WRITTEN TASK:
A word-for-word copy of the following listing is needed. Leave out its images.

DATA LISTING:
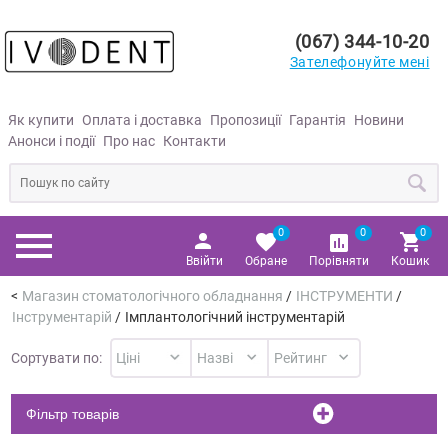
(067) 344-10-20
Зателефонуйте мені
Як купити
Оплата і доставка
Пропозиції
Гарантія
Новини
Анонси і події
Про нас
Контакти
0
0
0
Ввійти
Обране
Порівняти
Кошик
Магазин стоматологічного обладнання
/
ІНСТРУМЕНТИ
/
Інструментарій
/
Імплантологічний інструментарій
Сортувати по:
Фільтр товарів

WRITTEN ANSWER:
(067) 344-10-20
Зателефонуйте мені
Як купити
Оплата і доставка
Пропозиції
Гарантія
Новини
Анонси і події
Про нас
Контакти
0
0
0
Ввійти
Обране
Порівняти
Кошик
Магазин стоматологічного обладнання
/
ІНСТРУМЕНТИ
/
Інструментарій
/
Імплантологічний інструментарій
Сортувати по:
Фільтр товарів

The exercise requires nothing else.